(WORK INSTRUCTIONS) Reproduce every line of the material below word for word, with each character, digit and punctuation mark unchanged.

(DATA FOR THE TASK)
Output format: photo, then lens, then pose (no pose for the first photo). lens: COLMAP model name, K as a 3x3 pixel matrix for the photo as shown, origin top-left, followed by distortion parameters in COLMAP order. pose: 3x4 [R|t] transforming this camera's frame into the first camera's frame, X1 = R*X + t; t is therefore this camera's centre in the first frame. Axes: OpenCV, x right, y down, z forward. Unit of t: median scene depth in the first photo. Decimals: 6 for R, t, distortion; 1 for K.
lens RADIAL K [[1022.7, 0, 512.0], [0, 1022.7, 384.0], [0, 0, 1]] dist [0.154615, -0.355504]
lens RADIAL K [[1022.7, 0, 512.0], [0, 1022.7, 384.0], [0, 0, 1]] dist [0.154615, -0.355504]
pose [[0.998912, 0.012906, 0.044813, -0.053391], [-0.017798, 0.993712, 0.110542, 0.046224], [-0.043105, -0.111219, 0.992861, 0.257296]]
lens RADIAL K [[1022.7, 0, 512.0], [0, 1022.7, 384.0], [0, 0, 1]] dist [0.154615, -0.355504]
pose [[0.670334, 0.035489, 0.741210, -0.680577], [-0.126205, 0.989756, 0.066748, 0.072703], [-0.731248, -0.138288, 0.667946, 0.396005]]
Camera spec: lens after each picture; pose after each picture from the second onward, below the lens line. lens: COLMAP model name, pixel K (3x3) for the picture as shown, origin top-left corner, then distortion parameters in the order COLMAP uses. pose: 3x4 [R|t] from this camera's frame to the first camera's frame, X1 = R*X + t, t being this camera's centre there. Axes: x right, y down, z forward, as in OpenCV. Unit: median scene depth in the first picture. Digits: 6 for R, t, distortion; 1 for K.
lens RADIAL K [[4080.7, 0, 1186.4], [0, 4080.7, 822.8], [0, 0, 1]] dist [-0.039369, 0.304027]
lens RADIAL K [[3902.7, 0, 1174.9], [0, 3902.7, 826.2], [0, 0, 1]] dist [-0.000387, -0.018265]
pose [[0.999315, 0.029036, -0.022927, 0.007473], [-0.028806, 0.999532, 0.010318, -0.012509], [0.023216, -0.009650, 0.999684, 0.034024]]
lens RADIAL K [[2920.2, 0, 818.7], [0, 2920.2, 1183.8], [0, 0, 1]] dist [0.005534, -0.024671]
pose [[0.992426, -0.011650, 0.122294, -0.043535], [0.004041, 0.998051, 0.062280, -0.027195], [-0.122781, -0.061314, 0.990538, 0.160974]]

(EXPECTED ANSWER)
Output format: photo, then lens, then pose (no pose for the first photo). lens: COLMAP model name, K as a 3x3 pixel matrix for the photo as shown, origin top-left, followed by distortion parameters in COLMAP order. pose: 3x4 [R|t] transforming this camera's frame into the first camera's frame, X1 = R*X + t; t is therefore this camera's centre in the first frame. Axes: OpenCV, x right, y down, z forward. Unit of t: median scene depth in the first photo. Decimals: 6 for R, t, distortion; 1 for K.
lens RADIAL K [[1022.7, 0, 512.0], [0, 1022.7, 384.0], [0, 0, 1]] dist [0.154615, -0.355504]
lens RADIAL K [[1022.7, 0, 512.0], [0, 1022.7, 384.0], [0, 0, 1]] dist [0.154615, -0.355504]
pose [[0.998912, 0.012906, 0.044813, -0.053391], [-0.017798, 0.993712, 0.110542, 0.046224], [-0.043105, -0.111219, 0.992861, 0.257296]]
lens RADIAL K [[1022.7, 0, 512.0], [0, 1022.7, 384.0], [0, 0, 1]] dist [0.154615, -0.355504]
pose [[0.670334, 0.035489, 0.741210, -0.680577], [-0.126205, 0.989756, 0.066748, 0.072703], [-0.731248, -0.138288, 0.667946, 0.396005]]
Camera spec: lens after each picture; pose after each picture from the second onward, below the lens line. lens: COLMAP model name, pixel K (3x3) for the picture as shown, origin top-left corner, then distortion parameters in the order COLMAP uses. pose: 3x4 [R|t] from this camera's frame to the first camera's frame, X1 = R*X + t, t being this camera's centre there. Axes: x right, y down, z forward, as in OpenCV. Unit: median scene depth in the first picture. Digits: 6 for R, t, distortion; 1 for K.
lens RADIAL K [[4080.7, 0, 1186.4], [0, 4080.7, 822.8], [0, 0, 1]] dist [-0.039369, 0.304027]
lens RADIAL K [[3902.7, 0, 1174.9], [0, 3902.7, 826.2], [0, 0, 1]] dist [-0.000387, -0.018265]
pose [[0.999315, 0.029036, -0.022927, 0.007473], [-0.028806, 0.999532, 0.010318, -0.012509], [0.023216, -0.009650, 0.999684, 0.034024]]
lens RADIAL K [[2920.2, 0, 818.7], [0, 2920.2, 1183.8], [0, 0, 1]] dist [0.005534, -0.024671]
pose [[0.992426, -0.011650, 0.122294, -0.043535], [0.004041, 0.998051, 0.062280, -0.027195], [-0.122781, -0.061314, 0.990538, 0.160974]]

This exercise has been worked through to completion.